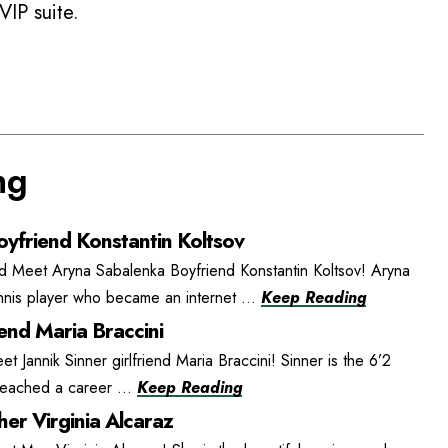
VIP suite.
ng
yfriend Konstantin Koltsov
d Meet Aryna Sabalenka Boyfriend Konstantin Koltsov! Aryna
ennis player who became an internet ...
Keep Reading
iend Maria Braccini
et Jannik Sinner girlfriend Maria Braccini! Sinner is the 6’2
 reached a career ...
Keep Reading
er Virginia Alcaraz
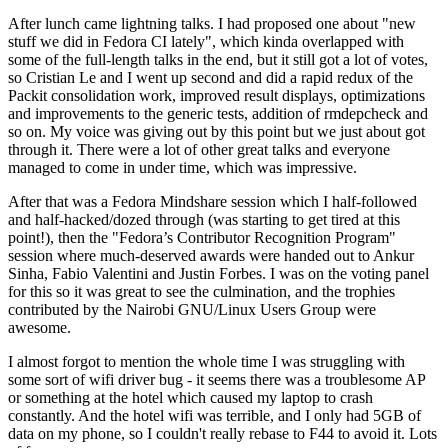
After lunch came lightning talks. I had proposed one about "new
stuff we did in Fedora CI lately", which kinda overlapped with
some of the full-length talks in the end, but it still got a lot of votes,
so Cristian Le and I went up second and did a rapid redux of the
Packit consolidation work, improved result displays, optimizations
and improvements to the generic tests, addition of rmdepcheck and
so on. My voice was giving out by this point but we just about got
through it. There were a lot of other great talks and everyone
managed to come in under time, which was impressive.
After that was a Fedora Mindshare session which I half-followed
and half-hacked/dozed through (was starting to get tired at this
point!), then the "Fedora’s Contributor Recognition Program"
session where much-deserved awards were handed out to Ankur
Sinha, Fabio Valentini and Justin Forbes. I was on the voting panel
for this so it was great to see the culmination, and the trophies
contributed by the Nairobi GNU/Linux Users Group were
awesome.
I almost forgot to mention the whole time I was struggling with
some sort of wifi driver bug - it seems there was a troublesome AP
or something at the hotel which caused my laptop to crash
constantly. And the hotel wifi was terrible, and I only had 5GB of
data on my phone, so I couldn't really rebase to F44 to avoid it. Lots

* What you will do *
Using the material above, reproduce only the lines that run from the line with "ennis player who became an internet ..." up to and including the line with "stuff we did", exactly, with the pictures dropped.

* The completed task *
ennis player who became an internet ...
Keep Reading
iend Maria Braccini
et Jannik Sinner girlfriend Maria Braccini! Sinner is the 6’2
 reached a career ...
Keep Reading
er Virginia Alcaraz
After lunch came lightning talks. I had proposed one about "new
stuff we did in Fedora CI lately", which kinda overlapped with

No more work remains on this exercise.